Cargo – Directed by Ivan Engler
Any film from Switzerland is a rarity; even more so is a science fiction film. While the plot is more a mesh of plots from several popular science fiction films such as The Matrix, Event Horizon, and Serenity, it, the actors and the amazing art direction are enough for a very solid film. In a future where the Earth is apparently uninhabitable, the remnants of humanity wait in a space station trying to gain passage to a distant planet where life is seemingly utopian. Laura, a young medic, takes a four-year job on a transport ship to earn enough money to get to the planet where her sister’s family already resides. While the motley crew sleeps their way across space, they take turns waking for weeks at a time to monitor the ship. Laura is then all but alone in the hulking craft and believes she sees a stowaway. As she delves deeper into the mystery, she finds that it goes far beyond the confines of the ship. I write confines in the metaphoric sense, as Engler gives us a ship which is as lonely, cold and immeasurably huge as space itself. Space is both vast and claustrophobic, where the smallest movement could be imagination or threat, and the wrong door opened salvation or death. While it comes close to cliche, Cargo is still an effective film.
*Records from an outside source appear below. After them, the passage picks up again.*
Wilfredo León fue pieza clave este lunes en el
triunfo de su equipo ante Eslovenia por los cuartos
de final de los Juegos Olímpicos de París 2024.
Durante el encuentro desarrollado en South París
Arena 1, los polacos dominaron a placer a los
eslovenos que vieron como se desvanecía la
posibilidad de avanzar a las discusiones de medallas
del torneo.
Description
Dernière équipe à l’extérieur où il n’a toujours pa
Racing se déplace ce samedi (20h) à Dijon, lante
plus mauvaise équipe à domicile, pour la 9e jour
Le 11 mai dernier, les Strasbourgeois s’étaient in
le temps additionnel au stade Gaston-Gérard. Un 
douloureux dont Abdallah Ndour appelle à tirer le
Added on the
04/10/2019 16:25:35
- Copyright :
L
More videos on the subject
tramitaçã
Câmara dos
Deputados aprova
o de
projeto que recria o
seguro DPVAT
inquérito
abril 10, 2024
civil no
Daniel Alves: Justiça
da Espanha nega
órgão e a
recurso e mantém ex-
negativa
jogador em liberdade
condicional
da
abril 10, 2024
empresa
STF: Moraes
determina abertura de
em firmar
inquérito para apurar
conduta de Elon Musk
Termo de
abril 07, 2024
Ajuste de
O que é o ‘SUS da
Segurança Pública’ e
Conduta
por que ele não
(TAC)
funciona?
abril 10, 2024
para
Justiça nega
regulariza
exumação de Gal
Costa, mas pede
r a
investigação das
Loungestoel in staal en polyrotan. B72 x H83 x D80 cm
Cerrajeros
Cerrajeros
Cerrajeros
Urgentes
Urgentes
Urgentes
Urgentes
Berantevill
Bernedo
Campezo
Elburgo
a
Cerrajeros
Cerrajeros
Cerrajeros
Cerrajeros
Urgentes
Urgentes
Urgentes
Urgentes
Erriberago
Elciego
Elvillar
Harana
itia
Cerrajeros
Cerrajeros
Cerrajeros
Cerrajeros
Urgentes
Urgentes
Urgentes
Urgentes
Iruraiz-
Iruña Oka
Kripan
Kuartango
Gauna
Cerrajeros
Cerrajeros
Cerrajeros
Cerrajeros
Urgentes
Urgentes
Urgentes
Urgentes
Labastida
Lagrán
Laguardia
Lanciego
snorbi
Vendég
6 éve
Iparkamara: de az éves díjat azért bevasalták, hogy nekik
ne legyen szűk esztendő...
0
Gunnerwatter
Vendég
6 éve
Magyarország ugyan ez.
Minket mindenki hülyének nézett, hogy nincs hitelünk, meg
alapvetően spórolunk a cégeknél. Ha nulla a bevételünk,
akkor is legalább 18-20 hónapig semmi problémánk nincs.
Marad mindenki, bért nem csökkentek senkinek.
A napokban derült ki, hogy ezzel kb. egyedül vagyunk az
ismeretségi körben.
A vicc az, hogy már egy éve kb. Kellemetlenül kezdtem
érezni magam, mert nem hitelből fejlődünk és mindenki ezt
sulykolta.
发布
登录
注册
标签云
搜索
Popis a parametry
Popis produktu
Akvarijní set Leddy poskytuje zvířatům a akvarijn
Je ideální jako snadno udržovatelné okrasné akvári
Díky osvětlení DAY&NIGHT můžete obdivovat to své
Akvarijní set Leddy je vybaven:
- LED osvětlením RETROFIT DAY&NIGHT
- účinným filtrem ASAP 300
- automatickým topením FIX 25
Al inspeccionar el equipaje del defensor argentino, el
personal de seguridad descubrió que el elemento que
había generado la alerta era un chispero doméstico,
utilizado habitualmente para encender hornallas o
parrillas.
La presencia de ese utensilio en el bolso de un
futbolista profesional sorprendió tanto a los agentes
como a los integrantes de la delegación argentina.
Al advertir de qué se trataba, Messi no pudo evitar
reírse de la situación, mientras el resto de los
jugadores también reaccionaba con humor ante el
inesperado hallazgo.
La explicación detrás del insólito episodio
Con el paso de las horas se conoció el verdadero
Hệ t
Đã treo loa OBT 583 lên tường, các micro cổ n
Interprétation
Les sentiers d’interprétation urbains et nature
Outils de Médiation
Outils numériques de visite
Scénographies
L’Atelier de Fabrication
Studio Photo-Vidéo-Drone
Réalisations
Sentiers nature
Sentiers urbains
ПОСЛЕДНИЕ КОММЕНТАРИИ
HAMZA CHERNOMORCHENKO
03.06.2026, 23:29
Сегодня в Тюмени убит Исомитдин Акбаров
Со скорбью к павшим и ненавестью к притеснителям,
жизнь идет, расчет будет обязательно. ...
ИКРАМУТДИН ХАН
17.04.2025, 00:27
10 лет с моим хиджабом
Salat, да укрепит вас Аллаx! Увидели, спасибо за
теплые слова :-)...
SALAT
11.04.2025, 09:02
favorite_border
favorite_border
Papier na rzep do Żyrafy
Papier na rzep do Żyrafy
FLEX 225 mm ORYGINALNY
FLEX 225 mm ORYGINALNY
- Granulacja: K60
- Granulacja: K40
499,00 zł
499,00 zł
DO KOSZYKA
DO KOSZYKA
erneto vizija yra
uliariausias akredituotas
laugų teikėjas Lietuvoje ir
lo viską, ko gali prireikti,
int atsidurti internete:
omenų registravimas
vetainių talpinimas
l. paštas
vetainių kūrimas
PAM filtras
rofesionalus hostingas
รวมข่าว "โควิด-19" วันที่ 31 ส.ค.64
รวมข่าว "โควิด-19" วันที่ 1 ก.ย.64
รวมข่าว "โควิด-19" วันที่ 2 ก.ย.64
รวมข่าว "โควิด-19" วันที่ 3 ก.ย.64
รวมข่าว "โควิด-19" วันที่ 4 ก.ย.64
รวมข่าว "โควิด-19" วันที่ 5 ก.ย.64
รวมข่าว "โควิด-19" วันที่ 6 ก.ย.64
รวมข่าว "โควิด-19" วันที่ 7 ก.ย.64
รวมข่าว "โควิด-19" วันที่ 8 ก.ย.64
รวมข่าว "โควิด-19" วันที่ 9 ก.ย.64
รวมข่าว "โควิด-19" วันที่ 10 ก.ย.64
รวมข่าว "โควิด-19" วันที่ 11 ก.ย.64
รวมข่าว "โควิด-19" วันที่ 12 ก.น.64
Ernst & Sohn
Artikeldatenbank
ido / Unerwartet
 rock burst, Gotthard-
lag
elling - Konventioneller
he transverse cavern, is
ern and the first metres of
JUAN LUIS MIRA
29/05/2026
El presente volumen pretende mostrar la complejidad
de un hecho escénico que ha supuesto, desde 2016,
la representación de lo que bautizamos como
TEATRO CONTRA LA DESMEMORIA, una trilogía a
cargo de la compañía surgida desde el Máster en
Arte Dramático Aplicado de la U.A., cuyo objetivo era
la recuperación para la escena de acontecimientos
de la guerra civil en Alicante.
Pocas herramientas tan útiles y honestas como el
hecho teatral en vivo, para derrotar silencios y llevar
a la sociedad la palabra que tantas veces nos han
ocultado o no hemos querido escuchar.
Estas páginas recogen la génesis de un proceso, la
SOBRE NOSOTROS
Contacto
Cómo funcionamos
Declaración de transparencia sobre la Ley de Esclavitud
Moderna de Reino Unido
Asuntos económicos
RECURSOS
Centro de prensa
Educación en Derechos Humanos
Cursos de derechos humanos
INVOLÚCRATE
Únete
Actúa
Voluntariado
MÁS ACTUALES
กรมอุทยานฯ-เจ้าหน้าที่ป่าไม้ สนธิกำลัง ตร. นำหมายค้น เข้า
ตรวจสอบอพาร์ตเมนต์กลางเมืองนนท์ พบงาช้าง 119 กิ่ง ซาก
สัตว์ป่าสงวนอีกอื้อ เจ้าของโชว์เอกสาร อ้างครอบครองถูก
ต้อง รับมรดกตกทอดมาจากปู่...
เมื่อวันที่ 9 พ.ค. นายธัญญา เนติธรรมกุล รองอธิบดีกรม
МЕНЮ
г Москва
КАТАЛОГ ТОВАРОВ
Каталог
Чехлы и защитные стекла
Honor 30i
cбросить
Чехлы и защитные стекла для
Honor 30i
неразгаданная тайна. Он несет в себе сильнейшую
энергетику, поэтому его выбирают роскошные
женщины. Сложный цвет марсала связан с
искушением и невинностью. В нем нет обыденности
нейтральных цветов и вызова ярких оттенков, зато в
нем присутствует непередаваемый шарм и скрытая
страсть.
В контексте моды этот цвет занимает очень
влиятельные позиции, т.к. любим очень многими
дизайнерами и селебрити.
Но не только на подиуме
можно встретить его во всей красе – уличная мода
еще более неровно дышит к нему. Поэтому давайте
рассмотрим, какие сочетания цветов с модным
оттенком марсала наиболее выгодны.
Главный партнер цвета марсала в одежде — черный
TiMER – Directed by Jac Schaeffer
Everyone (or most people) dream of finding their soul mate. Well, what if you could have a device implanted on your wrist that would tell you the exact date you would meet them (that is, if they also had the device implanted)? Would you do it, or would you trust that love is something more than science? And if you did know, what would you do in the meantime? Jac Schaeffer asks these questions in her first feature film Timer, starring Buffy veteren Emma Caulfield. Her character Oona has a timer, but her soul mate (if he exists) does not; her stepsister Stephanie won’t meet her soul mate for 15 years. While Oona holds out, Stephanie makes hay while the sun shines. A romantic comedy (with a dash of science fiction) that will certainly appeal to single women, the film is very original in concept, if not so much in execution. It questions the western ideal of “the one”, the strange mating rituals that permeate contemporary society, and the wish that most people have for a love guarantee. While the film is fairly predictable and drags at points, the cast is engaging and real enough to make the viewer think about their own expectations of love and marriage.